At Agital, anyone can volunteer to be an AI ambassador. No experience required. The logic is cultural as well as practical. If ambassadors are all highly advanced users, the implicit message is that AI transformation is just for super users. Plus, very advanced AI users are sometimes less helpful to their peers – they’re way further ahead and have spent hours on AI projects most people only have minutes for.
But open eligibility doesn’t mean everyone gets the role. The process runs in two steps:
Step 1: Anyone interested puts their name in.
Step 2: Candidates must be nominated and endorsed by their direct manager, and ultimately by the division president.
The two-step structure matters because it ensures the manager is committed to supporting the candidate’s 10-20% time allocation. Manager buy-in isn’t a nice-to-have. It’s the accountability mechanism the whole thing depends on.
What AI ambassadors are actually expected to do
Matt laid out exactly what’s expected. The specificity is the point – vague expectations are how ambassador programs quietly die.
Here’s his list:
- Think “AI first” and help others to do the same
- Have clearly defined roles and outcomes-based goals (defined by each ambassador)
- Be endorsed and supported by leadership and equipped to succeed
- Measure the use of core tools and training
- Initially focus on AI literacy and enablement, then high-value use cases and workflows
- Audit existing use cases and share with others
- Lead engagement events like prompt-a-thons, hack your job contests, etc.
- Be the first to test new tools when Agital is considering them
- Operate as a part-time role – not a dedicated one (10-20% of an employee’s time)
- Use a crawl-walk-run approach to AI adoption
Point 5 is where most enterprise AI training programs go wrong. Ambassadors need to start with AI literacy and enablement – getting people comfortable with the tools, building daily habits, reducing the psychological friction of “I don’t know how to use this.” High-value use cases come after that. You can’t push someone toward a sophisticated AI workflow when they’ve barely logged into ChatGPT.
This also ensures AI upskilling happens in the right order. Ambassadors who skip straight to advanced use cases tend to lose the 80% of their colleagues who aren’t there yet.
How ambassador goals get set — and by whom
In most ambassador programs, goals come from above. Agital rejected that model explicitly.

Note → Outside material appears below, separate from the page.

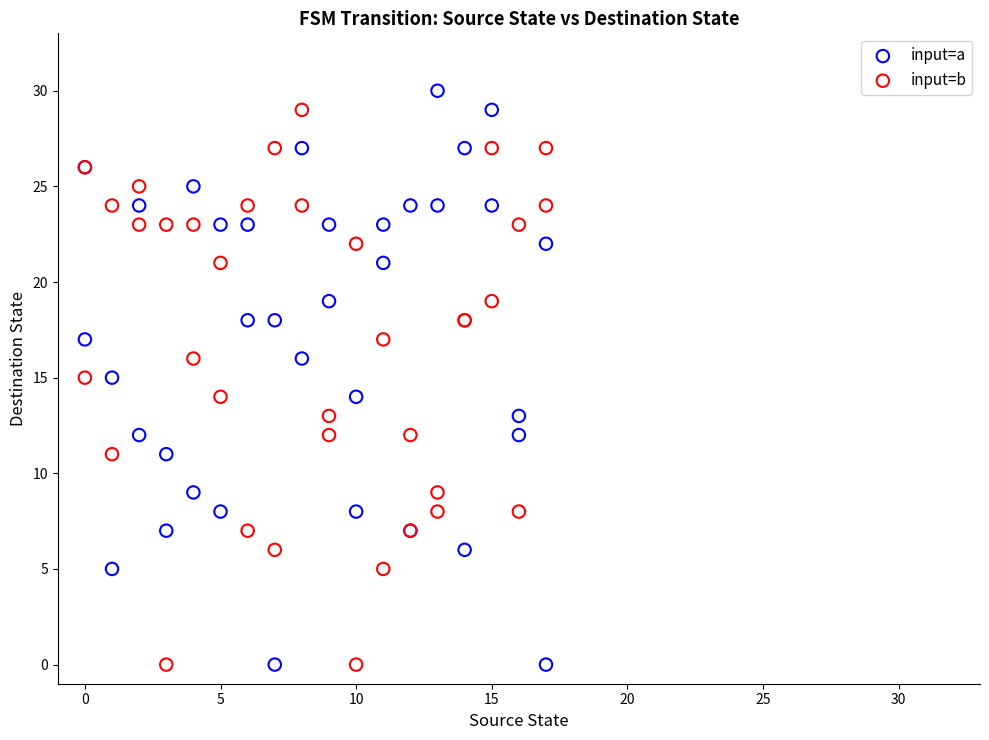

What is the X range (max minus min) for the scatter plot?

17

“The people who define those goals are the ambassadors themselves and their line managers – not me, not the AI steering committee, and not anyone on the executive leadership team.” — Matt Heffernan
The performance framework includes a discrete AI component built into each ambassador’s goals, but the exact goal is determined by the ambassador and their manager together. Two things are expected of everyone: demonstrating active, daily AI usage, and identifying at least one meaningful AI use case that is manager-approved.

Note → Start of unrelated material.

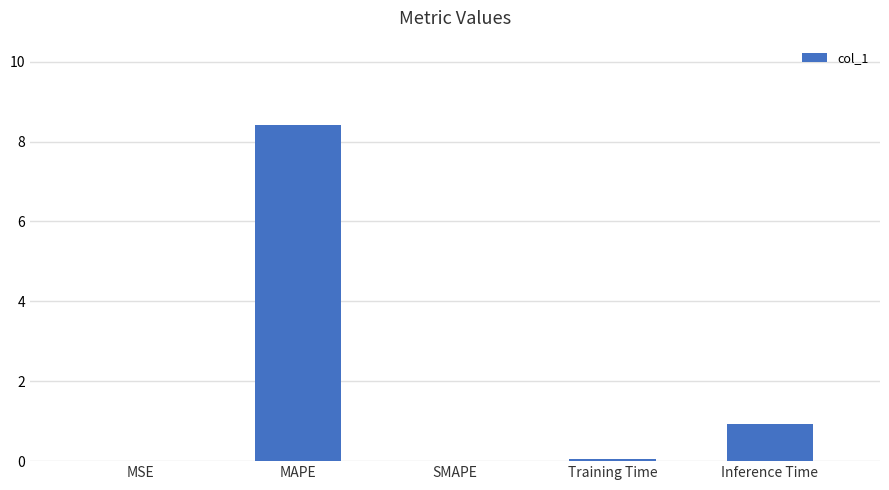

True or false: the data shows 8.4 at MAPE.

True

Goals set by the people closest to the work are more likely to be pursued – and more likely to surface the use cases that actually matter to each part of the business. That’s what good AI change management looks like in practice: not mandates from the top, but accountability structures that let the right behavior emerge from the middle.

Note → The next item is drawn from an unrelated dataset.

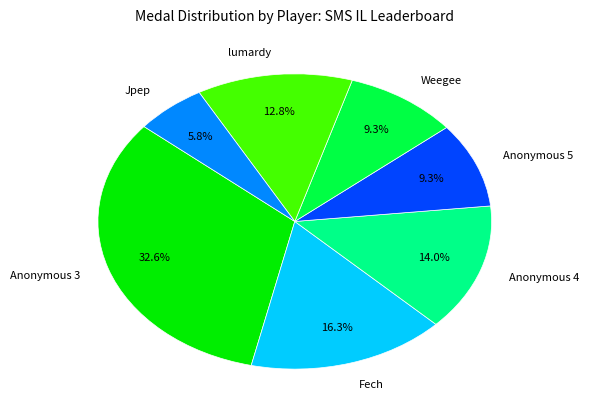

Which has a higher value, lumardy or Anonymous 3?

Anonymous 3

What you can learn from Agital
Agital got specific where most ambassador programs stay vague. Five lessons worth learning:
- Sequence the role. Literacy and enablement first. High-value use cases second. Ambassadors who try to do both at once do neither well.
- Open eligibility, managed endorsement. Anyone can raise their hand, but manager and division-level endorsement is required. This keeps the door open culturally while building accountability structurally.
- Embed AI in performance management. Requiring a discrete performance goal for ambassadors keeps them accountable. What gets measured gets done.
- Let ambassadors own their goals. Goals set jointly with line managers – not handed down from the AI team – are more likely to be pursued and more likely to surface the use cases that actually matter.
- Give someone real ownership above the program. Ambassadors without an internal owner will drift. The program needs a home with real time and real accountability attached to it.